Never remove a P trap.

The purpose of the P trap is two-fold.

Firstly it prevents nasty smells from entering your home through the sink, as water sits in the bottom of the trap forming a barrier against movement of smelly air.

Secondly - and this is extremely important - it is designed to get blocked when people put things down the sink that they shouldn't.

Imagine if whatever it was that blocked it caused problems further down the sewage pipe, underground, or where it meets with the road. These could incur huge expenses to resolve.
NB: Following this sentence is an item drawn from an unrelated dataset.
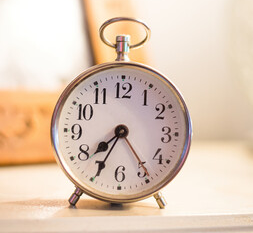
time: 7:34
So dealing with a blocked P trap is hardly worth thinking about when you consider the alternative.

Better still:

  • get a filter for the plug to stop solids such as hair going down at all
  • definitely don't put things like coffee grinds or other items that can build up over time into the sink
  • if you share the house with someone with long hair you are going to need to speak to them about it

If you rent, it's commonly accepted in most rental contracts that tenants are responsible for ensuring pipes remain clear. Expect a landlord to get pretty annoyed if you let pipes block regularly, as it costs him money to resolve.

  • 2
    Hair is easily dealt with using caustic soda, as is grease. Just read the safety instructions first and follow them. If you're doing this frequently that suggest a greater problem, but every few months is reasonable.
    – Chris H
    Commented Aug 8, 2016 at 8:06

The other reason to have a p-trap: Suppose someone drops a piece of jewelry down the drain. It happens. You'll definitely breathe a sigh of relief if you can recover a dropped ring or diamond earring from the p-trap rather than losing it forever or tearing apart your home's plumbing to try to recover it.